There was a slight breeze on the Creek though and the beautiful colours of this traditional sailing craft were soothing too.
Plenty of interesting decorative detail to customise the boat and everywhere you looked there were fascinating shapes to see.
Only a short taxi ride away in a sleek Lexus was the glittering mecca of conspicuous wealth – the Mall of the Emirates. And overhead, huge jets were swooping in to the ever expanding international airport that is serving the development of the United Arab Emirates so well. But here on the creek, traditional craft like the one above ply a more traditional trade as they sail back and forth across the Persian Gulf between Dubai and Iran.
Here’s a crew member putting aside the commercial, maritime imperative and instead answering the traditional call to prayer.
“Strike a pose” sang Madonna in her hit single – ‘Vogue’.
Not sure she had the souk in Dubai in mind at the time.

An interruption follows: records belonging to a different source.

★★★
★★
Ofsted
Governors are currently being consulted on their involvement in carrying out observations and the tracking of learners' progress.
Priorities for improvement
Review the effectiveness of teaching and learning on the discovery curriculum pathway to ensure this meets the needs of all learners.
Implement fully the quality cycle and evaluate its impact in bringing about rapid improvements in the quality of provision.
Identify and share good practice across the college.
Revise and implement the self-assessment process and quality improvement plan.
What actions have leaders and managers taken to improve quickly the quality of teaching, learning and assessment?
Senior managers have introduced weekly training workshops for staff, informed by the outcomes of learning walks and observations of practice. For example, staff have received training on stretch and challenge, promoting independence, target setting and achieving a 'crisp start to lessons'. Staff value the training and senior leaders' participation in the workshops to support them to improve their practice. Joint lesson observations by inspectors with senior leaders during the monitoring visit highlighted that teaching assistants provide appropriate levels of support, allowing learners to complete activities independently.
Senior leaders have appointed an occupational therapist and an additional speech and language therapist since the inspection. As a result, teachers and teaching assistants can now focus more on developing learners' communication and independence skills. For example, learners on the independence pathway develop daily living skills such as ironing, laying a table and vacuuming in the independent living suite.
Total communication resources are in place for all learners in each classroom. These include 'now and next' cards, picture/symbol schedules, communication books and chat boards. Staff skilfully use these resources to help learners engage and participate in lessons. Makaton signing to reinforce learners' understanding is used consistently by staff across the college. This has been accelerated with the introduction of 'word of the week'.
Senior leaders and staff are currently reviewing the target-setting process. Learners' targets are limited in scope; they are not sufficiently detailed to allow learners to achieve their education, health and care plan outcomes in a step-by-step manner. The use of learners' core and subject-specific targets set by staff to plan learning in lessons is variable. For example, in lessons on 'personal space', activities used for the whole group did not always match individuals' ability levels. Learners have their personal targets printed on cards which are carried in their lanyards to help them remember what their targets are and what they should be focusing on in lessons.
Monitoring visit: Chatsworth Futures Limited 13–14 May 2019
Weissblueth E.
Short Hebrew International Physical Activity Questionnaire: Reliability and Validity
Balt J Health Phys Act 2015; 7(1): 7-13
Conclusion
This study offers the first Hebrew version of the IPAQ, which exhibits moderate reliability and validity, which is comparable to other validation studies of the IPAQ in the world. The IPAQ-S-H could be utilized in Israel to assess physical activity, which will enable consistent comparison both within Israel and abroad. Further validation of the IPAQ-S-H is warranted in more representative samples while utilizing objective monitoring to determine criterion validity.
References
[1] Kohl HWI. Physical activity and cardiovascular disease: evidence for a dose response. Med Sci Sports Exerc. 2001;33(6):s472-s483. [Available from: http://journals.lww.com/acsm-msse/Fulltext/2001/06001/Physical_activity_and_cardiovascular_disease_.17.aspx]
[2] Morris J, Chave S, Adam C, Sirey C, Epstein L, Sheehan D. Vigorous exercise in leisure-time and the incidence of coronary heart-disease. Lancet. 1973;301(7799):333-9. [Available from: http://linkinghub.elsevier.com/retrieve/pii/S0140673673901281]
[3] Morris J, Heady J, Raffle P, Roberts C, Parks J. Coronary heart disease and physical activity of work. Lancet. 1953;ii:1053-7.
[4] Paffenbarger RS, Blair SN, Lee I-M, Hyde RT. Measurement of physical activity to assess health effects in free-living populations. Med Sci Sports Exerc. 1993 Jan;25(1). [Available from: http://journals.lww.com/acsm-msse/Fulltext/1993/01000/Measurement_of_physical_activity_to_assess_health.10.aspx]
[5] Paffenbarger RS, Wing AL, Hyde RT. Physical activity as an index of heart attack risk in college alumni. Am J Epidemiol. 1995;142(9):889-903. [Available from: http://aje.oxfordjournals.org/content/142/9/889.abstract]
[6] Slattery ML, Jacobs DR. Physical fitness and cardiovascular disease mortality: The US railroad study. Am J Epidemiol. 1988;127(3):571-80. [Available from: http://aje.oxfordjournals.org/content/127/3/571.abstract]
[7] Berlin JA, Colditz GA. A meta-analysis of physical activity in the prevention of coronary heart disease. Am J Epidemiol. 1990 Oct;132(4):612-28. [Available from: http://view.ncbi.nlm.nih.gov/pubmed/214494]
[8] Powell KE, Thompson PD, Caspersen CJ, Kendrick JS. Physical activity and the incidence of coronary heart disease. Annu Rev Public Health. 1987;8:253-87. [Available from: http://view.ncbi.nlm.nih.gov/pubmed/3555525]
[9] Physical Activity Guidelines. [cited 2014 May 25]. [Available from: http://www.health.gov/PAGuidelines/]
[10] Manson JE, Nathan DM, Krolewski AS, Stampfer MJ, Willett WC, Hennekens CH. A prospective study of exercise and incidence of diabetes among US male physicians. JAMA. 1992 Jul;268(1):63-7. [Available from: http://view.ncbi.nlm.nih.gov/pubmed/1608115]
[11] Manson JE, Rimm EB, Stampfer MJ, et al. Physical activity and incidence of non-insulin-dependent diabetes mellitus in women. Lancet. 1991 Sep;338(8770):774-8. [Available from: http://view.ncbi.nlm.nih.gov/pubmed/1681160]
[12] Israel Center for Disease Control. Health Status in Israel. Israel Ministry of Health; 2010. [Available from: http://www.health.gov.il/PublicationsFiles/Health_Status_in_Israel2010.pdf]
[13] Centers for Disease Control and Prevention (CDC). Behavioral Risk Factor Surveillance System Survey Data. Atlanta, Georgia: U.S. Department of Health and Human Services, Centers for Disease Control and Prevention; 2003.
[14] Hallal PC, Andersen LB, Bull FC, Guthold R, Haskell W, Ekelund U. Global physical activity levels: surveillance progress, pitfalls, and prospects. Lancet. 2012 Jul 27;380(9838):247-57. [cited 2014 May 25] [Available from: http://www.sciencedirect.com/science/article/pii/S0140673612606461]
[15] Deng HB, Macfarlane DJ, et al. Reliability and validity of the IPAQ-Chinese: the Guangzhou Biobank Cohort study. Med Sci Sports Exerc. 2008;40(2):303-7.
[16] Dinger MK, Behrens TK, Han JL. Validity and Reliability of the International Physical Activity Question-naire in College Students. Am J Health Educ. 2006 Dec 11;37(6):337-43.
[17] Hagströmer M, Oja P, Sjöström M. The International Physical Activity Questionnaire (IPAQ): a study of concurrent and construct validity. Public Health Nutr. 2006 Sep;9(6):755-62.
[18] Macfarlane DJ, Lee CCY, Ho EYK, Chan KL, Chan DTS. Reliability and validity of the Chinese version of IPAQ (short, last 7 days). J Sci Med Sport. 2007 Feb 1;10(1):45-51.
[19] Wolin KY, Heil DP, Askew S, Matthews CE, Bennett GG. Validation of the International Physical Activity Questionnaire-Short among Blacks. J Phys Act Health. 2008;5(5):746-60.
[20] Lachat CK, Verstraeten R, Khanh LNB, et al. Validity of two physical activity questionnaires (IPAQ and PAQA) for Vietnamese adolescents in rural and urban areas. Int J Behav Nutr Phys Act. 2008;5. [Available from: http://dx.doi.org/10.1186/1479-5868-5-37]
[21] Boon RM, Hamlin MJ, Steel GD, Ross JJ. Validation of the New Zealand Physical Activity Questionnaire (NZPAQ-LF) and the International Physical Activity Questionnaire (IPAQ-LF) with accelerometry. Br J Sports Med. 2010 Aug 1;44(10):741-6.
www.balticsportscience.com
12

Everywhere you turn, Arabic men of all ages seem to be doing just this.
The gentlemen above are clad in western dress, but you’re just as likely to see them voguing in the traditional dish dash .
Perhaps it’s the searing mid day heat, or maybe he’s just camera shy, either way, this is an interesting pose.
I’d flown out in Business Class with Emirates from Manchester to Dubai, but I don’t remember any of the sophisticated cabin crew striking poses half as well as these gentlemen of the souk.
Kind of disconcerting to find yourself in the Middle East and to experience deja vu. Been a few years since I was in Los Angeles, but waking up and taking a look out from my balcony in Dubai, I could have sworn I was looking out at the L.A. skyline. What do you think? That sonic screwdriver of a skyscraper on the left is the world’s tallest building – the Burj Khalifa – by the way.